Brad also represents publicly and privately held companies and private equity investors in the management of their portfolio companies in connection with a variety of commercial transactions, including mergers and acquisitions, employment matters, senior secured and subordinated debt offerings and refinancings, mezzanine debt offerings, high-yield note offerings, public equity offerings, workouts, and corporate reorganizations.
Honors and Awards
In 2013, Brad was selected as a New York Law Journal Rising Star.
Activities
Mr. Vaiana is a member of the Law360 Private Equity Editorial Advisory Board. He is also on the Board of The Newark Mentorship Movement and the Chairman of the Board of the SI Sandy Relief Fund.
Education
Mr. Vaiana received a B.A., cum laude, in Political Science and English Literature from Binghamton University in 1997 and a J.D., with honors, in 2000 from Emory University School of Law, where he was managing editor of the Emory Law Review.
Speeches and Publications
- “Risks and Challenges of Direct Investing,” Fall Forum for Private Investors, October 2012.

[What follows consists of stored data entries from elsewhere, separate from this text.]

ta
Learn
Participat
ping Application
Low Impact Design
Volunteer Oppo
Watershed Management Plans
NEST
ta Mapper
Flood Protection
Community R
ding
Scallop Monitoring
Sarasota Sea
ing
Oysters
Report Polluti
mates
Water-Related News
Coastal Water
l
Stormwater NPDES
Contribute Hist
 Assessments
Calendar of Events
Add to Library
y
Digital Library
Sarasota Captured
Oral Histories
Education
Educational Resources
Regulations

- “Risk Mitigation Strategies for Direct Investments in Private Companies,” Family Office Association Summer Global Summit, July 2012.

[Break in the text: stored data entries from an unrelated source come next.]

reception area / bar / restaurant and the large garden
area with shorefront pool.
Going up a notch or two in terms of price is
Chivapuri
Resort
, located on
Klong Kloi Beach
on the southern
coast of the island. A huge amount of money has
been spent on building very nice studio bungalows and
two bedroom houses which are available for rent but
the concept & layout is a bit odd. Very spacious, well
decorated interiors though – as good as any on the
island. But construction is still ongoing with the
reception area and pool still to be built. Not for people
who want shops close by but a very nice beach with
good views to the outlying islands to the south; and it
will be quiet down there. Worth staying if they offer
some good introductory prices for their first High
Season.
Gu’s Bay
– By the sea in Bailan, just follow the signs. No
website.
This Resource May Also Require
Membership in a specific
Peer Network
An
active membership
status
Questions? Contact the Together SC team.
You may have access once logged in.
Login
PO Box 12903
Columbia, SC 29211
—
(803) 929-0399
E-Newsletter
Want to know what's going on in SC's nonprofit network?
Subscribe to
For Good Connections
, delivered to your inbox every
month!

- “Protecting Your Firm From Antitrust Suits,” (co-author), Buyouts, February 2007.
- “Denying ‘No Reliance’ Clauses: How to Apply the Delaware Ruling in the ABRY-Providence Equality Partners Case,” (co-author), The Deal, March 2006.
- “Rolling the Dice; Reverse Break-Up Fees and Financing Outs—Will Private Equity Sponsors of Leveraged Public-to-Private Deals Continue to Absorb More of the Closing Risk?” (co-author), New York Journal, November 2005.